> Excerpted passage
»»
Readers Overview

GeoBrix provides Spark readers for geospatial file formats.

Lightweight (pyrx)
Heavyweight (rasterx)

The lightweight tier ships native Python DataSource V2 readers — no JAR, no init script.

Why this scales beyond a single node

These are Spark DataSource V2 readers, not single-node rasterio/pyogrio wrappers. The work is partitioned and read in parallel across the cluster — vector readers slice features by chunkSize, raster readers can split large files by sizeInMB — and the result is a distributed DataFrame ready for joins and aggregations with no driver-side collect. A single-node pyogrio.read_* or rasterio.open reads one file sequentially on one machine; these readers fan the same work across executors and scale past a single machine's memory.

Unlike the heavyweight readers (auto-discovered from the JAR), the lightweight Python DataSources are not auto-registered — call register(spark) once per session before using any *_gbx format:

from databricks.labs.gbx.ds.register import register
register(spark)

To register only the formats this session uses, pass only= (by format name, with or without the _gbx suffix):

register(spark, only=["raster_gbx", "gtiff_gbx"])

An unrecognized format raises ValueError.

Available Readers

Reader	Format Name	Description
Raster Reader	`raster_gbx`	Pure-Python catch-all raster reader (no JAR; DataSource V2)
GeoTIFF Reader	`gtiff_gbx`	Pure-Python GeoTIFF reader (preset `driver="GTiff"`)
Vector Reader	`vector_gbx`	Pure-Python catch-all vector reader (pyogrio; same OGR schema)
Shapefile Reader	`shapefile_gbx`	Pure-Python Shapefile reader (preset OGR driver)
GeoJSON Reader	`geojson_gbx`	Pure-Python GeoJSON reader (preset OGR driver)
GeoPackage Reader	`gpkg_gbx`	Pure-Python GeoPackage reader (preset OGR driver)
GeoDatabase Reader	`file_gdb_gbx`	Pure-Python File Geodatabase reader (preset OGR driver)
««
> Extracted material
»»
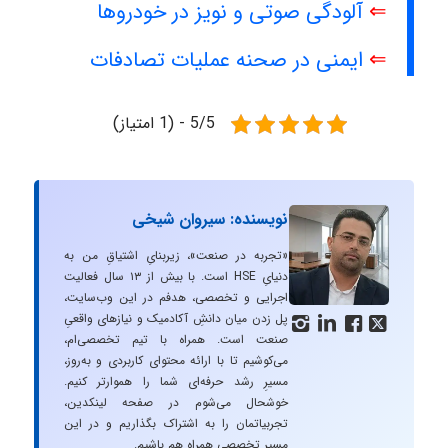
⇐
آلودگی صوتی و نویز در خودروها
⇐
ایمنی در صحنه عملیات تصادفات
5/5 - (1 امتیاز)
نویسنده: سیروان شیخی
«تجربه در صنعت»، زیربنایِ اشتیاقِ من به
دنیایِ HSE است. با بیش از ۱۳ سال فعالیت
اجرایی و تخصصی، هدفم در این وب‌سایت،
پل زدن میان دانشِ آکادمیک و نیازهای واقعیِ




صنعت است. همراه با تیم تخصصی‌ام،
می‌کوشیم تا با ارائه محتوای کاربردی و به‌روز،
مسیرِ رشد حرفه‌ای شما را هموارتر کنیم.
خوشحال می‌شوم در صفحه لینکدین،
تجربیاتمان را به اشتراک بگذاریم و در این
مسیر تخصصی همراه هم باشیم.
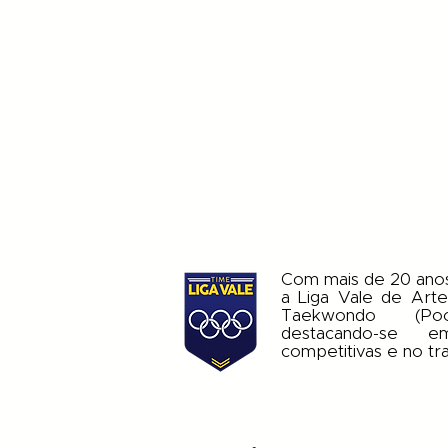
Com mais de 20 ano
a Liga Vale de Arte
Taekwondo (Po
destacando-se 
competitivas e no tr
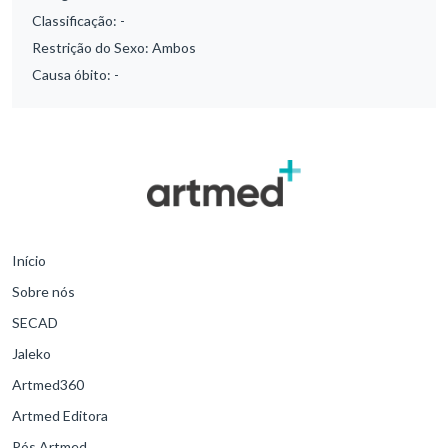
Classificação:
-
Restrição do Sexo:
Ambos
Causa óbito:
-
Início
Sobre nós
SECAD
Jaleko
Artmed360
Artmed Editora
Pós Artmed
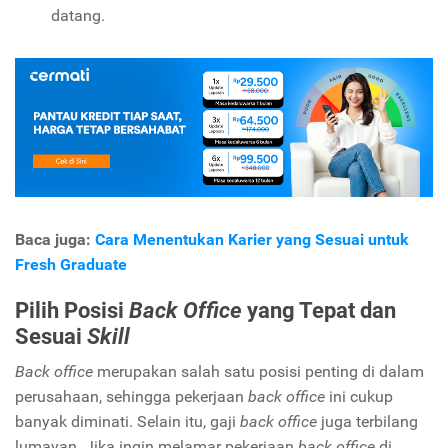
datang.
Baca juga:
Cara Menentukan Karier yang Sesuai untuk
Fresh Graduate
Pilih Posisi
Back Office
yang Tepat dan
Sesuai
Skill
Back office
merupakan salah satu posisi penting di dalam
perusahaan, sehingga pekerjaan
back office
ini cukup
banyak diminati. Selain itu, gaji
back office
juga terbilang
lumayan. Jika ingin melamar pekerjaan
back office
di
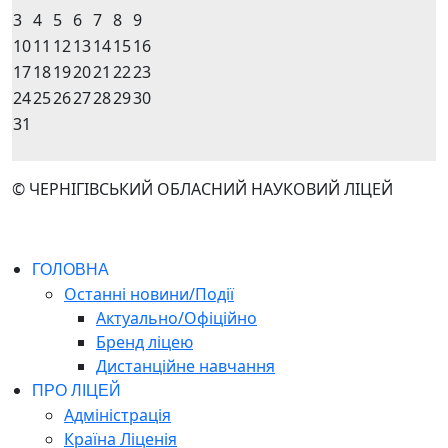
3
4
5
6
7
8
9
10
11
12
13
14
15
16
17
18
19
20
21
22
23
24
25
26
27
28
29
30
31
© ЧЕРНІГІВСЬКИЙ ОБЛАСНИЙ НАУКОВИЙ ЛІЦЕЙ
ГОЛОВНА
Останні новини/Події
Актуально/Офіційно
Бренд ліцею
Дистанційне навчання
ПРО ЛІЦЕЙ
Адміністрація
Країна Ліценія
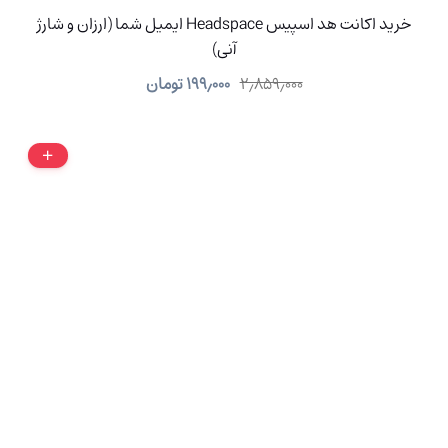
خرید اکانت هد اسپیس Headspace ایمیل شما (ارزان و شارژ
آنی)
۲٫۸۵۹٫۰۰۰
۱۹۹٫۰۰۰
تومان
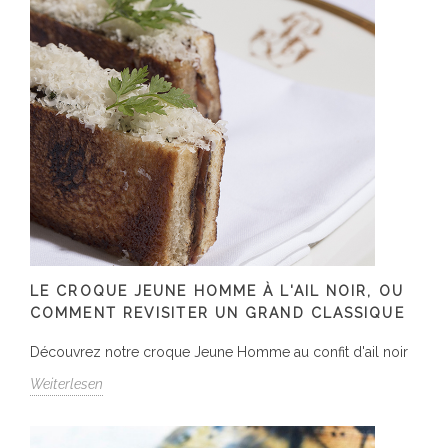
LE CROQUE JEUNE HOMME À L'AIL NOIR, OU
COMMENT REVISITER UN GRAND CLASSIQUE
Découvrez notre croque Jeune Homme au confit d'ail noir
Weiterlesen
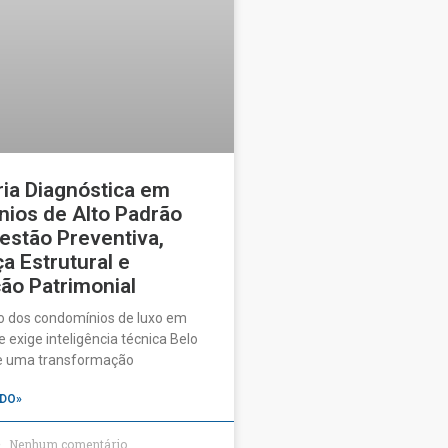
ia Diagnóstica em
ios de Alto Padrão
estão Preventiva,
a Estrutural e
ão Patrimonial
o dos condomínios de luxo em
 exige inteligência técnica Belo
ve uma transformação
DO»
Nenhum comentário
««
> Work instruction 1
Do these statements agree with the GeoBrix readers overview above? Answer yes or no for each one, and quote the deciding words of the text exactly. (a) The lightweight Python DataSources are registered automatically. (b) Raster readers can split large files by sizeInMB. (c) Passing an unrecognized format raises a ValueError.
> Work instruction 2
Please copy the part of the GeoBrix readers overview from "An unrecognized format" up to and including "Geodatabase reader (preset OGR driver)".

> Your response 1
(a) No: "the lightweight Python DataSources are not auto-registered"
(b) Yes: "raster readers can split large files by sizeInMB"
(c) Yes: "An unrecognized format raises ValueError."

> Your response 2
An unrecognized format raises ValueError.

Available Readers

Reader	Format Name	Description
Raster Reader	`raster_gbx`	Pure-Python catch-all raster reader (no JAR; DataSource V2)
GeoTIFF Reader	`gtiff_gbx`	Pure-Python GeoTIFF reader (preset `driver="GTiff"`)
Vector Reader	`vector_gbx`	Pure-Python catch-all vector reader (pyogrio; same OGR schema)
Shapefile Reader	`shapefile_gbx`	Pure-Python Shapefile reader (preset OGR driver)
GeoJSON Reader	`geojson_gbx`	Pure-Python GeoJSON reader (preset OGR driver)
GeoPackage Reader	`gpkg_gbx`	Pure-Python GeoPackage reader (preset OGR driver)
GeoDatabase Reader	`file_gdb_gbx`	Pure-Python File Geodatabase reader (preset OGR driver)